On this day in 1972, NASA launched Pioneer 10 from Cape Canaveral, its primary mission to gather information on the planet Jupiter. Carried on a three-stage Atlas-Centaur rocket, the nine-foot long spacecraft reached the required speed of over 32,000 miles-per-hour to begin its vast journey, making it the fastest manmade object to depart Earth.
On July 15, Pioneer 10 entered the asteroid belt beyond Mars, where speeding objects range in size from dust specks to planetoids as big as Texas. Pioneer 10 was the first spacecraft to navigate through this treacherous ring of rock and then picked up speed, racing toward Jupiter at the speed of 82,000 miles-per-hour.
About 16 months after its launch, covering some 620 million miles, the probe sent back spectacular images of Jupiter. On June 13, 1983, Pioneer 10 was the first spacecraft to exit our solar system, bearing toward the constellation Taurus. Good thing that there aren’t any kids on board, because the answer to the “Are we there yet?” question would be depressing. Scientists estimate it will take the spacecraft approximately 2 million years to reach Taurus.
NASA picked up a final signal from Pioneer 10 on January 22, 2003. It was over 7 ½ billion miles from home, a distance so vast that it takes radio signals over 11 hours to reach Earth. Just in case we have any galactic neighbors, the spacecraft bears a golden plaque with an etching of a human male and female, the man raising his hand in a gesture of goodwill. There is also a depiction of our solar system that marks our planet, along with other scientific information.

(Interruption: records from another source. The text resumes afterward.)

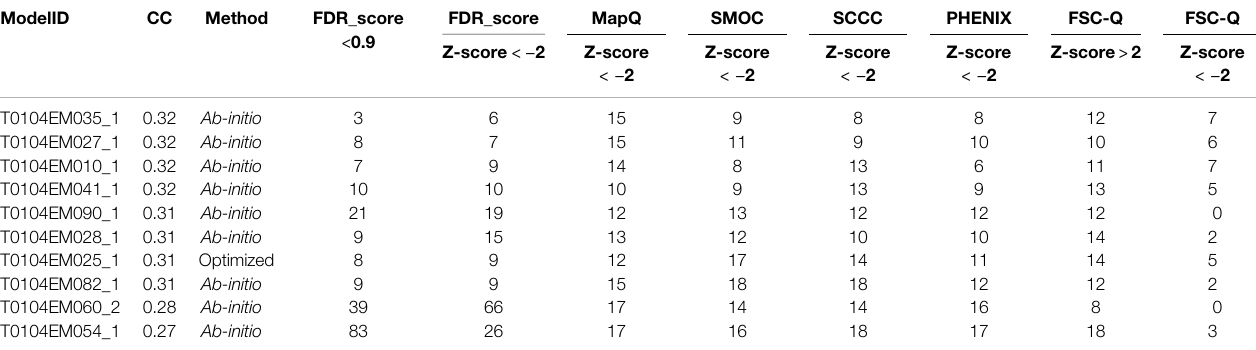
TABLE 1 | Outlier detection by different metrics for ten of the models submitted to the 2019 Model Challenge for the target alcohol dehydrogenase map (EMD-0406). For each model, the table number of residues of chain A associated with Z-scores lower than − 2.0. For the FDR backbone score, the table also shows the number of residues with an FDR backbone score less than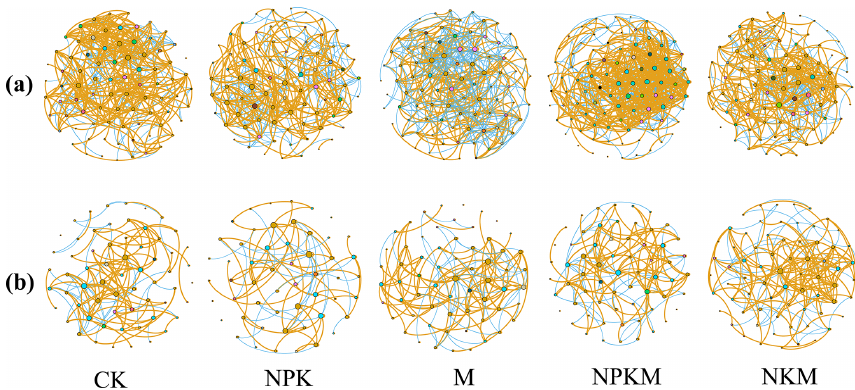
Figure 6. Network of co-occurring (a) bacterial and (b) fungal OTUs across five fertilizer treatments. Only Spearman’s correlation coef- ficient r > 0 . 6 or r < − 0 . 6 significant at P < 0 . 01 is shown. The nodes are colored according to phylum. Orange edges represent positive correlations and blue edges represent negative correlations. Node size presents the connecting numbers of each OUT.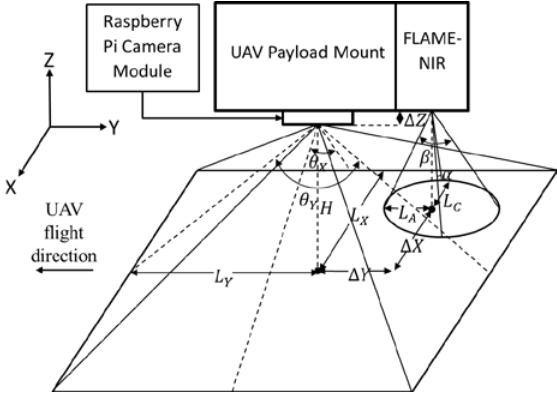
Figure 5. Side view of FLAME-NIR spectrometer and Raspberry Pi camera payload geometry.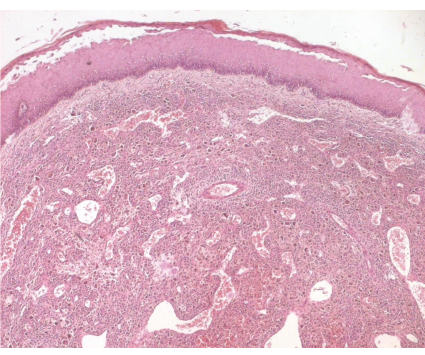
Figure 2: Cellular dermal proliferation of spindle and pleomorphic cells with epidermal hyperplasia, a grenz zone, and prominent blood-filled spaces (hematoxylin and eosin × 40).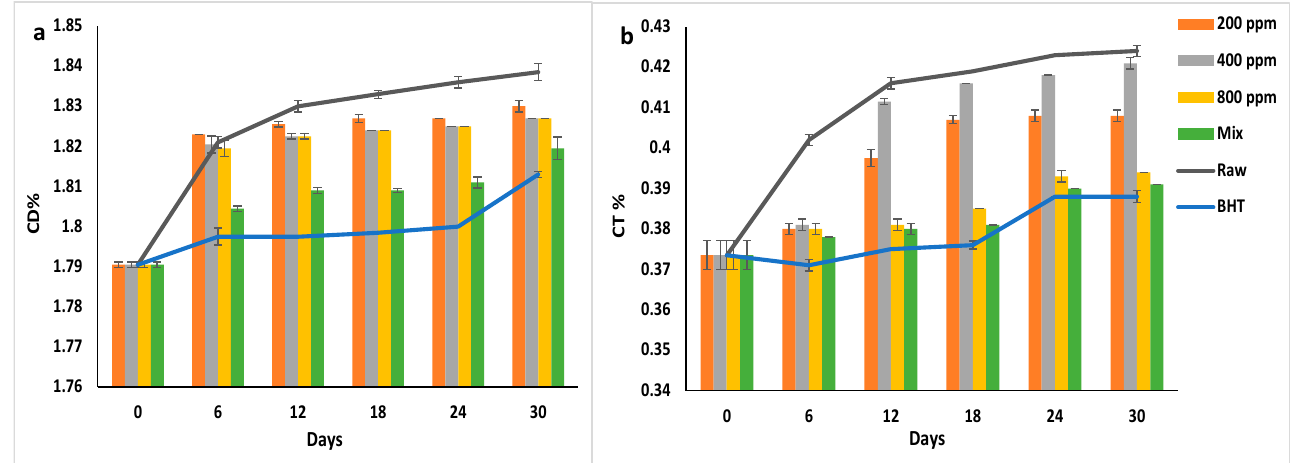
Figure 7. ( a ) Conjugated dienes (CD%) and ( b ) Conjugated trienes (CT%) of raw soybean oil (without antioxidants) and soybean oil enriched with PGG leaf extract (200, 400, and 800 ppm), BHT (200 ppm), and a PGG/BHT mixture (400/100 ppm) during the accelerated storage days (30 days) at 65 °C. bonds in the fatty acids ( p < 0.05). CT% gradually increased from 0.37 ± 0.00%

Pioneer 10 is on a remarkable journey. So are we. Like the tax-collector Matthew, the first step begins by responding to Christ’s call to follow him. The verb literally means “to walk the same path.” Jesus invites us to join his cause and learn by his side.
You may not abandon your career like Matthew did, but all Christians are summoned to move out of their comfort zones to make disciples. Matthew’s adventure inspired him to throw a “salvation party” to which he invited the outcasts of town, with Jesus as the guest of honor. Your call may take you to a church construction site in Africa, a maximum security prison, the bedside of a hospice patient, or a disaster site to offer comfort and provisions. This isn’t just about doing a service project or taking a mission trip – it’s about following Jesus into your call.
I met a woman at a retreat who felt God calling her to begin an equestrian ministry for underprivileged kids. She ran into all kinds of obstacles, but kept following Jesus in faith and obedience. A year or so later, I ran into this same woman at another retreat. Her ministry was still just a dream. On the last day of the retreat, she took a call and came back with joyous news: someone had donated land to her, and on that land was a horse barn with all the gear she needed! Following Jesus can be hard, but in the end, it’s worth the steps we take.
There are also inward journeys to which God calls us. Lent leads us to the Cross, a place of trembling repentance. Easter takes our breath away with the wonder and mystery of resurrection. Along the way, the Holy Spirit will prompt us to lighten our load by dropping a grudge or letting go of a secret sin.
Wherever you go, you can confidently follow Jesus, the wisest guide in the universe and the most perfect traveling companion. There is no place or situation unfamiliar to Him, so you can step out with “blessed assurance.”